> _Source document_:
________
Russell Crowe in Unhinged

UNHINGED and WORDS ON BATHROOM WALLS

Did you hear? The Quad Cities' two cineplexes – Davenport 53rd 18 + IMAX and Regal Moline Stadium 14 – are again open for business … and screening actual new releases, to boot! Speaking as a movie lover who was accustomed to visiting one or both at least weekly for longer than he cares to recall, and knowing full well that governors' orders could again shutter the theaters at a moment's notice, this is almost unfathomably great news. So great, in truth, that even though I didn't really care for either offering during my first double-feature since March, I wouldn't have traded the collective three-and-a-half hours of Unhinged and Words on Bathroom Walls for anything. Except, maybe, for better scripts.
________
> _Recorded information_:

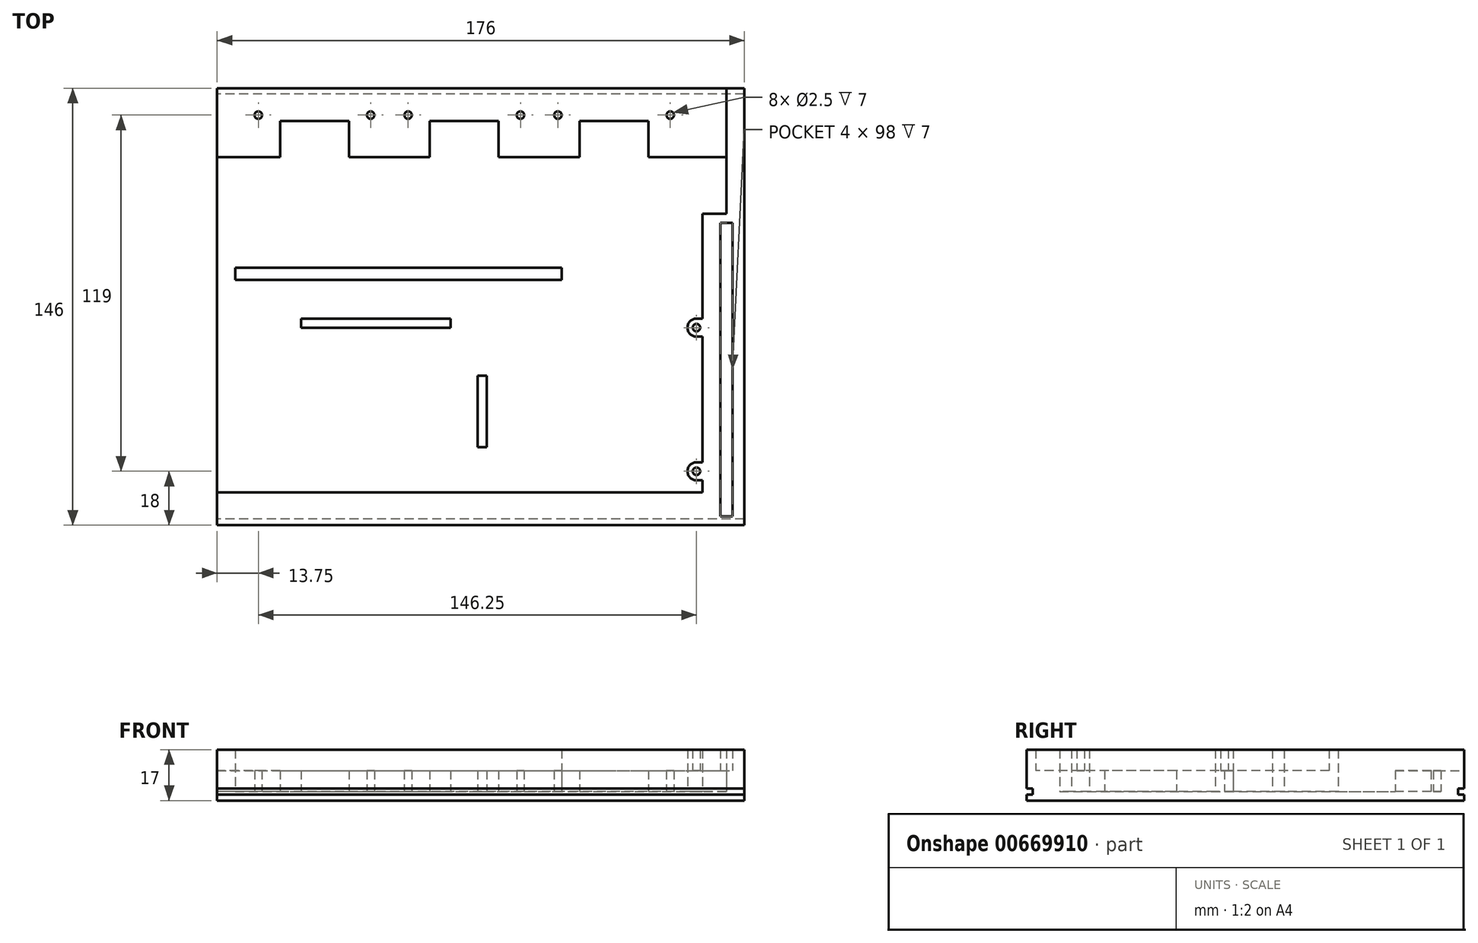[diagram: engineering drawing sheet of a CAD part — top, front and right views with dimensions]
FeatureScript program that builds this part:
annotation { "Feature Type Name" : "Feature", "Feature Type Description" : "" }
export const myFeature = defineFeature(function(context is Context, id is Id, definition is map)
    precondition{}
    {
        {
            var Q0;
            Q0=qCreatedBy(makeId("Top.planeOp"),FACE);
            var sketch = newSketch(context, id + "F0", { "sketchPlane" : qUnion([Q0])});
            skLineSegment(sketch, "E0.bottom", {"start": v(0, 0) * mm, "end": v(176, 0) * mm});
            skLineSegment(sketch, "E0.top", {"start": v(0, 146) * mm, "end": v(176, 146) * mm});
            skLineSegment(sketch, "E0.left", {"start": v(0, 0) * mm, "end": v(0, 146) * mm});
            skLineSegment(sketch, "E0.right", {"start": v(176, 0) * mm, "end": v(176, 146) * mm});
            skSolve(sketch);
        }
        {
            var Q0;
            Q0 = qSketchRegion(id + "F0", true);
            extrude(context, id + "F1", {"entities" : qUnion([Q0]), "depth" : 3 * mm, "offsetDistance" : 25 * mm});
        }
        {
            var Q0;
            Q0=makeQuery(id+"F1.opExtrude","CAP_FACE",FACE,{"disambiguationData":[OSD([sQuery(id+"F0.wireOp",EDGE,"E0.bottom"),sQuery(id+"F0.wireOp",EDGE,"E0.top"),sQuery(id+"F0.wireOp",EDGE,"E0.left"),sQuery(id+"F0.wireOp",EDGE,"E0.right")])],"isStart":false});
            var sketch = newSketch(context, id + "F2", { "sketchPlane" : qUnion([Q0])});
            skLineSegment(sketch, "E1", {"start": v(6, 123) * mm, "end": v(21, 123) * mm});
            skLineSegment(sketch, "E2", {"start": v(21, 135) * mm, "end": v(44, 135) * mm});
            skLineSegment(sketch, "E3", {"start": v(21, 135) * mm, "end": v(21, 123) * mm});
            skLineSegment(sketch, "E4", {"start": v(44, 135) * mm, "end": v(44, 123) * mm});
            skLineSegment(sketch, "E5", {"start": v(71, 135) * mm, "end": v(71, 123) * mm});
            skLineSegment(sketch, "E6", {"start": v(121, 135) * mm, "end": v(121, 123) * mm});
            skLineSegment(sketch, "E7", {"start": v(144, 135) * mm, "end": v(144, 123) * mm});
            skLineSegment(sketch, "E8", {"start": v(94, 135) * mm, "end": v(94, 123) * mm});
            skLineSegment(sketch, "E9.trimOffspring", {"start": v(44, 123) * mm, "end": v(71, 123) * mm});
            skLineSegment(sketch, "E10.trimOffspring", {"start": v(71, 135) * mm, "end": v(94, 135) * mm});
            skLineSegment(sketch, "E11.trimOffspring", {"start": v(94, 123) * mm, "end": v(121, 123) * mm});
            skLineSegment(sketch, "E12.trimOffspring", {"start": v(121, 135) * mm, "end": v(144, 135) * mm});
            skLineSegment(sketch, "E13.trimOffspring", {"start": v(144, 123) * mm, "end": v(170, 123) * mm});
            skLineSegment(sketch, "E14", {"start": v(6, 86) * mm, "end": v(115, 86) * mm});
            skLineSegment(sketch, "E15", {"start": v(115, 86) * mm, "end": v(115, 82) * mm});
            skLineSegment(sketch, "E16", {"start": v(115, 82) * mm, "end": v(6, 82) * mm});
            skLineSegment(sketch, "E17.bottom", {"start": v(28, 66) * mm, "end": v(78, 66) * mm});
            skLineSegment(sketch, "E17.top", {"start": v(28, 69) * mm, "end": v(78, 69) * mm});
            skLineSegment(sketch, "E17.left", {"start": v(28, 66) * mm, "end": v(28, 69) * mm});
            skLineSegment(sketch, "E17.right", {"start": v(78, 66) * mm, "end": v(78, 69) * mm});
            skLineSegment(sketch, "E18.bottom", {"start": v(87, 50) * mm, "end": v(90, 50) * mm});
            skLineSegment(sketch, "E18.top", {"start": v(87, 26) * mm, "end": v(90, 26) * mm});
            skLineSegment(sketch, "E18.left", {"start": v(87, 50) * mm, "end": v(87, 26) * mm});
            skLineSegment(sketch, "E18.right", {"start": v(90, 50) * mm, "end": v(90, 26) * mm});
            skLineSegment(sketch, "E19", {"start": v(170, 104) * mm, "end": v(162, 104) * mm});
            skLineSegment(sketch, "E20.trimOffspring", {"start": v(170, 104) * mm, "end": v(170, 123) * mm});
            skLineSegment(sketch, "E21", {"start": v(0, 137) * mm, "end": v(176, 137) * mm, "construction": true});
            skLineSegment(sketch, "E22", {"start": v(151.25, 141.14) * mm, "end": v(151.25, 134.53) * mm, "construction": true});
            skLineSegment(sketch, "E23", {"start": v(113.75, 141.14) * mm, "end": v(113.75, 134.53) * mm, "construction": true});
            skLineSegment(sketch, "E24", {"start": v(101.25, 139.9) * mm, "end": v(101.25, 133.3) * mm, "construction": true});
            skLineSegment(sketch, "E25", {"start": v(63.75, 141.14) * mm, "end": v(63.75, 133.3) * mm, "construction": true});
            skLineSegment(sketch, "E26", {"start": v(51.25, 141.27) * mm, "end": v(51.25, 133.3) * mm, "construction": true});
            skLineSegment(sketch, "E27", {"start": v(13.75, 141.41) * mm, "end": v(13.75, 133.3) * mm, "construction": true});
            skCircle(sketch, "E28", {"center": v(13.75, 137) * mm, "radius": 1.25 * mm});
            skCircle(sketch, "E29", {"center": v(51.25, 137) * mm, "radius": 1.25 * mm});
            skCircle(sketch, "E30", {"center": v(101.25, 137) * mm, "radius": 1.25 * mm});
            skCircle(sketch, "E31", {"center": v(113.75, 137) * mm, "radius": 1.25 * mm});
            skCircle(sketch, "E32", {"center": v(151.25, 137) * mm, "radius": 1.25 * mm});
            skCircle(sketch, "E33", {"center": v(63.75, 137) * mm, "radius": 1.25 * mm});
            skLineSegment(sketch, "E34", {"start": v(6, 123) * mm, "end": v(0, 123) * mm});
            skLineSegment(sketch, "E35", {"start": v(6, 82) * mm, "end": v(6, 86) * mm});
            skLineSegment(sketch, "E36", {"start": v(162, 11) * mm, "end": v(0, 11) * mm});
            skLineSegment(sketch, "E37", {"start": v(0, 123) * mm, "end": v(0, 0) * mm});
            skLineSegment(sketch, "E38", {"start": v(162, 104) * mm, "end": v(162, 69) * mm});
            skLineSegment(sketch, "E39", {"start": v(149.64, 66) * mm, "end": v(165.84, 66) * mm, "construction": true});
            skLineSegment(sketch, "E40", {"start": v(150.23, 18) * mm, "end": v(169.23, 18) * mm, "construction": true});
            skLineSegment(sketch, "E41", {"start": v(160, 73.54) * mm, "end": v(160, 6.8) * mm, "construction": true});
            skArc(sketch, "E42", {"start": v(160, 69) * mm, "mid": v(157, 66) * mm, "end": v(160, 63) * mm});
            skArc(sketch, "E43", {"start": v(160, 21) * mm, "mid": v(157, 18) * mm, "end": v(160, 15) * mm});
            skLineSegment(sketch, "E44", {"start": v(160, 21) * mm, "end": v(162, 21) * mm});
            skLineSegment(sketch, "E45", {"start": v(160, 15) * mm, "end": v(162, 15) * mm});
            skLineSegment(sketch, "E46", {"start": v(160, 63) * mm, "end": v(162, 63) * mm});
            skPoint(sketch, "E46.endSnap0", {"position": v(162, 57.5) * mm});
            skLineSegment(sketch, "E47", {"start": v(160, 69) * mm, "end": v(162, 69) * mm});
            skLineSegment(sketch, "E48.trimOffspring", {"start": v(162, 15) * mm, "end": v(162, 11) * mm});
            skLineSegment(sketch, "E49", {"start": v(162, 63) * mm, "end": v(162, 21) * mm});
            skSolve(sketch);
        }
        {
            var Q0;
            Q0=makeQuery(id+"F2.imprint","IMPRINT",FACE,{"disambiguationData":[TD([[makeQuery(id+"F2.imprint","IMPRINT",EDGE,{"derivedFrom":sQuery(id+"F2.wireOp",EDGE,"GCcvD5yt-sbKC-3Bm9-6pfF-NUPZk29DV49l.bottom")}),-1.0]])]});
            var Q1;
            Q1=makeQuery(id+"F2.imprint","IMPRINT",FACE,{"disambiguationData":[TD([[makeQuery(id+"F2.imprint","IMPRINT",EDGE,{"derivedFrom":sQuery(id+"F2.wireOp",EDGE,"E17.bottom")}),1.0]])]});
            var Q2;
            Q2=makeQuery(id+"F2.imprint","IMPRINT",FACE,{"disambiguationData":[TD([[makeQuery(id+"F2.imprint","IMPRINT",EDGE,{"derivedFrom":sQuery(id+"F2.wireOp",EDGE,"E18.bottom")}),-1.0]])]});
            var Q3;
            Q3=makeQuery(id+"F2.imprint","IMPRINT",FACE,{"disambiguationData":[TD([[makeQuery(id+"F2.imprint","IMPRINT",EDGE,{"derivedFrom":sQuery(id+"F2.wireOp",EDGE,"E14")}),-1.0]])]});
            var Q4;
            Q4=makeQuery(id+"F2.imprint","IMPRINT",FACE,{"disambiguationData":[TD([[makeQuery(id+"F2.imprint","IMPRINT",EDGE,{"derivedFrom":sQuery(id+"F2.wireOp",EDGE,"E1")}),1.0]])]});
            extrude(context, id + "F3", {"entities" : qUnion([Q0, Q1, Q2, Q3, Q4]), "operationType" : NewBodyOperationType.ADD, "depth" : 7 * mm, "offsetDistance" : 25 * mm});
        }
        {
            var Q0;
            Q0=makeQuery(id+"F3.opExtrude","CAP_FACE",FACE,{"disambiguationData":[OSD([sQuery(id+"F0.wireOp",EDGE,"E0.bottom"),sQuery(id+"F0.wireOp",EDGE,"E0.top"),sQuery(id+"F0.wireOp",EDGE,"E0.left"),sQuery(id+"F0.wireOp",EDGE,"E0.right"),sQuery(id+"F2.wireOp",EDGE,"GCcvD5yt-sbKC-3Bm9-6pfF-NUPZk29DV49l.bottom"),sQuery(id+"F2.wireOp",EDGE,"GCcvD5yt-sbKC-3Bm9-6pfF-NUPZk29DV49l.left"),sQuery(id+"F2.wireOp",EDGE,"GCcvD5yt-sbKC-3Bm9-6pfF-NUPZk29DV49l.right"),sQuery(id+"F2.wireOp",EDGE,"E1"),sQuery(id+"F2.wireOp",EDGE,"E2"),sQuery(id+"F2.wireOp",EDGE,"E3"),sQuery(id+"F2.wireOp",EDGE,"E4"),sQuery(id+"F2.wireOp",EDGE,"E5"),sQuery(id+"F2.wireOp",EDGE,"E6"),sQuery(id+"F2.wireOp",EDGE,"E7"),sQuery(id+"F2.wireOp",EDGE,"E8"),sQuery(id+"F2.wireOp",EDGE,"E9.trimOffspring"),sQuery(id+"F2.wireOp",EDGE,"E10.trimOffspring"),sQuery(id+"F2.wireOp",EDGE,"E11.trimOffspring"),sQuery(id+"F2.wireOp",EDGE,"E12.trimOffspring"),sQuery(id+"F2.wireOp",EDGE,"E13.trimOffspring"),sQuery(id+"F2.wireOp",EDGE,"E14"),sQuery(id+"F2.wireOp",EDGE,"E15"),sQuery(id+"F2.wireOp",EDGE,"E16"),sQuery(id+"F2.wireOp",EDGE,"FzcMAirM-nE30-eEYf-M1SR-h7AhY0hk5VYo"),sQuery(id+"F2.wireOp",EDGE,"saS7btnB-RKgd-JVR5-P4MM-eeiKnUnByiMc"),sQuery(id+"F2.wireOp",EDGE,"aa34dfa3-160e-4d26-b94b-15e3d075fef3.trimOffspring"),sQuery(id+"F2.wireOp",EDGE,"E19"),sQuery(id+"F2.wireOp",EDGE,"UW1zfzZ2-5hPo-yvfM-Q19C-VVyRpONFsuui"),sQuery(id+"F2.wireOp",EDGE,"uKk6Hf1I-goEQ-EOvW-dff2-RAl0EEIKsCOH"),sQuery(id+"F2.wireOp",EDGE,"E20.trimOffspring")])],"isStart":false});
            var sketch = newSketch(context, id + "F4", { "sketchPlane" : qUnion([Q0])});
            skLineSegment(sketch, "E50.bottom", {"start": v(168, 101) * mm, "end": v(172, 101) * mm});
            skLineSegment(sketch, "E50.top", {"start": v(168, 3) * mm, "end": v(172, 3) * mm});
            skLineSegment(sketch, "E50.left", {"start": v(168, 101) * mm, "end": v(168, 3) * mm});
            skLineSegment(sketch, "E50.right", {"start": v(172, 101) * mm, "end": v(172, 3) * mm});
            skCircle(sketch, "E51", {"center": v(160, 66) * mm, "radius": 1.25 * mm});
            skCircle(sketch, "E52", {"center": v(160, 18) * mm, "radius": 1.25 * mm});
            skLineSegment(sketch, "E53", {"start": v(170, 123) * mm, "end": v(170, 146) * mm});
            skSolve(sketch);
        }
        {
            var Q0;
            {var subQ1=sQuery(id+"F4.wireOp",EDGE,"fhajNLfY-DRBE-QLhE-F6I2-TTEAn2FBoYOk");Q0=makeQuery(id+"F4.imprint","IMPRINT",FACE,{"disambiguationData":[TD([[makeQuery(id+"F4.imprint","IMPRINT",EDGE,{"derivedFrom":subQ1}),-1.0]])]});}
            var Q1;
            Q1=makeQuery(id+"F3.opExtrude","CAP_FACE",FACE,{"disambiguationData":[OSD([sQuery(id+"F2.wireOp",EDGE,"E14"),sQuery(id+"F2.wireOp",EDGE,"E15"),sQuery(id+"F2.wireOp",EDGE,"E16"),sQuery(id+"F2.wireOp",EDGE,"E35")])],"isStart":false});
            var Q2;
            Q2=makeQuery(id+"F4.imprint","IMPRINT",FACE,{"disambiguationData":[TD([[makeQuery(id+"F4.imprint","IMPRINT",EDGE,{"derivedFrom":sQuery(id+"F4.wireOp",EDGE,"E50.bottom")}),1.0]])]});
            extrude(context, id + "F5", {"entities" : qUnion([Q0, Q1, Q2]), "operationType" : NewBodyOperationType.ADD, "depth" : 7 * mm, "offsetDistance" : 25 * mm});
        }
        {
            var Q0;
            {var subQ0=sQuery(id+"F2.wireOp",EDGE,"E37");var subQ1=sQuery(id+"F0.wireOp",EDGE,"E0.left");Q0=makeQuery(id+"F5.boolean.opBoolean","MERGE",FACE,{"derivedFrom":[makeQuery(id+"F3.boolean.opBoolean","MERGE",FACE,{"derivedFrom":[makeQuery(id+"F1.opExtrude","SWEPT_FACE",FACE,{"disambiguationData":[OSD([subQ1])]}),makeQuery(id+"F3.opExtrude","SWEPT_FACE",FACE,{"disambiguationData":[OSD([subQ0])]}),makeQuery(id+"F3.opExtrude","SWEPT_FACE",FACE,{"disambiguationData":[OSD([subQ1])]})]}),makeQuery(id+"F5.opExtrude","SWEPT_FACE",FACE,{"disambiguationData":[OSD([subQ0])]})]});}
            var sketch = newSketch(context, id + "F6", { "sketchPlane" : qUnion([Q0])});
            skLineSegment(sketch, "E54.bottom", {"start": v(-146, 4) * mm, "end": v(-144, 4) * mm});
            skLineSegment(sketch, "E54.top", {"start": v(-146, 2) * mm, "end": v(-144, 2) * mm});
            skLineSegment(sketch, "E54.left", {"start": v(-146, 4) * mm, "end": v(-146, 2) * mm});
            skLineSegment(sketch, "E54.right", {"start": v(-144, 4) * mm, "end": v(-144, 2) * mm});
            skLineSegment(sketch, "E55.bottom", {"start": v(0, 4) * mm, "end": v(-2, 4) * mm});
            skLineSegment(sketch, "E55.top", {"start": v(0, 2) * mm, "end": v(-2, 2) * mm});
            skLineSegment(sketch, "E55.left", {"start": v(0, 4) * mm, "end": v(0, 2) * mm});
            skLineSegment(sketch, "E55.right", {"start": v(-2, 4) * mm, "end": v(-2, 2) * mm});
            skSolve(sketch);
        }
        {
            var Q0;
            Q0 = qSketchRegion(id + "F6", true);
            extrude(context, id + "F7", {"entities" : qUnion([Q0]), "operationType" : NewBodyOperationType.REMOVE, "oppositeDirection" : true, "depth" : 176 * mm, "offsetDistance" : 25 * mm});
        }
    });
________
> _Task objective_:
Reproduce the passage of the movie review above between "Did you hear?" and "for better scripts.", inclusive.

> _Answer for this exercise_:
Did you hear? The Quad Cities' two cineplexes – Davenport 53rd 18 + IMAX and Regal Moline Stadium 14 – are again open for business … and screening actual new releases, to boot! Speaking as a movie lover who was accustomed to visiting one or both at least weekly for longer than he cares to recall, and knowing full well that governors' orders could again shutter the theaters at a moment's notice, this is almost unfathomably great news. So great, in truth, that even though I didn't really care for either offering during my first double-feature since March, I wouldn't have traded the collective three-and-a-half hours of Unhinged and Words on Bathroom Walls for anything. Except, maybe, for better scripts.